Deu de me contar pesadelos. Voltávamos do lançamento do livro "Canteiros", que tem arte da minha amiga designer Roberta Asse, publicado pela Ática. Lindo livro, com músicas, atividades e poemas, um encanto. Difícil ver uma editora investindo em obras assim por aqui, valeu, Claudinha, a gente adorou!
Íamos de carro, de Higienópolis para o Brooklin, o que, mesmo no domingo, é tempo para botar todo o papo em dia. No sonho dela tinha uma nuvem maligna no banheiro. Com o correr da contação, acabou que era tudo muito engraçado e foi ela mesma quem se deu conta. Chegamos à conclusão de que não era pesadelo coisa nenhuma e morremos de rir.
Ontem resolvi anotar nossa conversa, pra não perder o espírito da coisa, e continuei no papo pesadelo. Ao mesmo tempo, um conflito de agendas e uma apreensão, negocia daqui, muda a reunião, vou viajar para um cliente, o outro acha que estou à inteira disposição.
Conclusão: tenho um pesadelo à noite, acordo assustada achando que perdi o voo, estou atrasada, nem fiz a mala e já é hora de embarcar.

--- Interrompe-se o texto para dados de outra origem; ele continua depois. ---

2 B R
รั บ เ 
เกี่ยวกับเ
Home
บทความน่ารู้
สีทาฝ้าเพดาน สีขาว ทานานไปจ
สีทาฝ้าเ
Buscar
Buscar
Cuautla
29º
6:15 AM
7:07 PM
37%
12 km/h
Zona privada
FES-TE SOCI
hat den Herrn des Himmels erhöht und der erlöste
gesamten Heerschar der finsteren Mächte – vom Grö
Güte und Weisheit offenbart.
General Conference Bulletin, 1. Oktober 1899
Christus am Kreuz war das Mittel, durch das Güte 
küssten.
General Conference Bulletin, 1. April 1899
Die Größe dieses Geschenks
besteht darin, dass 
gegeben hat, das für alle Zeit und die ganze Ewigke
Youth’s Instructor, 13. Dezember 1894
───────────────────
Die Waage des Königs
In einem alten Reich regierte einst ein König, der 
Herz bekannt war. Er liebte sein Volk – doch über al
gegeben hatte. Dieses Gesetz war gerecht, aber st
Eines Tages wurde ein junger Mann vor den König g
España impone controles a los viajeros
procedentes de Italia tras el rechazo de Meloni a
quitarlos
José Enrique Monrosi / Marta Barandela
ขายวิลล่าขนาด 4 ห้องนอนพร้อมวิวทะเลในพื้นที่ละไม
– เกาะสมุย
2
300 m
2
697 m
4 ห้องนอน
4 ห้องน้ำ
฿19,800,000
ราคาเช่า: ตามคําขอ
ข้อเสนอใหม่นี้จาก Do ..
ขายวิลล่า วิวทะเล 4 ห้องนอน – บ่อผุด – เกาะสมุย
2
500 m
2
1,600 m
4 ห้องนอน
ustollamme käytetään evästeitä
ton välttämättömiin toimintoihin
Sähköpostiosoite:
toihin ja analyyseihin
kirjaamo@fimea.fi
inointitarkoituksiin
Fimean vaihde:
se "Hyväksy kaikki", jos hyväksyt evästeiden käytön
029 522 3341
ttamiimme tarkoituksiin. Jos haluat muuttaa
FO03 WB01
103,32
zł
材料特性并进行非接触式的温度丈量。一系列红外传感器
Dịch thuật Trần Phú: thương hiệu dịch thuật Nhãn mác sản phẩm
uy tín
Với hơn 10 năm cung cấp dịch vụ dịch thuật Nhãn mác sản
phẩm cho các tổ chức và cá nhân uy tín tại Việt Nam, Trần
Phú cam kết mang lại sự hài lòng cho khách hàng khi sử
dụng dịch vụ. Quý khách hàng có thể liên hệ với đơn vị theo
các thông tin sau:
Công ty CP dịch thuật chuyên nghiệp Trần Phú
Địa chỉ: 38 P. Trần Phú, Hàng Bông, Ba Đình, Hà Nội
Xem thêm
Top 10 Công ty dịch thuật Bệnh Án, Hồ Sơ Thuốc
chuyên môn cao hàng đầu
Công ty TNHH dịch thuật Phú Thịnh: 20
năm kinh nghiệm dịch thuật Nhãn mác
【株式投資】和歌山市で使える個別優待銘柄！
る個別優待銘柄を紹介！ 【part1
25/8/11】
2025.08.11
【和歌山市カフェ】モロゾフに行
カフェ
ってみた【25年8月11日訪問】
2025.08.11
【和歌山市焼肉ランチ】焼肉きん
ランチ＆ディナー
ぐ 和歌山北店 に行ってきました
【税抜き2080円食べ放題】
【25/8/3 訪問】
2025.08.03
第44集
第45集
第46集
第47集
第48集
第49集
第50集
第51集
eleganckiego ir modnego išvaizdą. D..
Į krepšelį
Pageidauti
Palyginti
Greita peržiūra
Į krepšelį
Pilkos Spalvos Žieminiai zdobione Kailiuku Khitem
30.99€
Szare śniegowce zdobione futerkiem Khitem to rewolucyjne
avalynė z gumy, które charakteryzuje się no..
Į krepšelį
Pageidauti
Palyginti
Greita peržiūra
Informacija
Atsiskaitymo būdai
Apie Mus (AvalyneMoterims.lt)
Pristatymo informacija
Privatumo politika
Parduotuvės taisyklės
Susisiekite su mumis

Pra que, inconsciente, me diz? Qual a finalidade desse pesadelo? Que coisa mais enfadonha! Estavam lá meu pai, minha mãe, meu quarto, tudo igual. Nenhuma parede escorrendo, meu pai não era um centauro, nenhum ser com duas boquinhas, como sugeriu minha afilhada na nossa conversa de domingo, propondo uma simetria que, para ela, seria "muito bonitinha".
Nem sei quanto tempo faz que não sonho com monstros, nem com nada que não seja estritamente real. Claro, às vezes junto duas pessoas que não têm nada a ver, mas não passa muito disso. Tenho bem poucos pesadelos, mas quando tenho são essas inutilidades da vida prática. Hello, inconsciente, eu jamais vou perder um voo pra João Pessoa!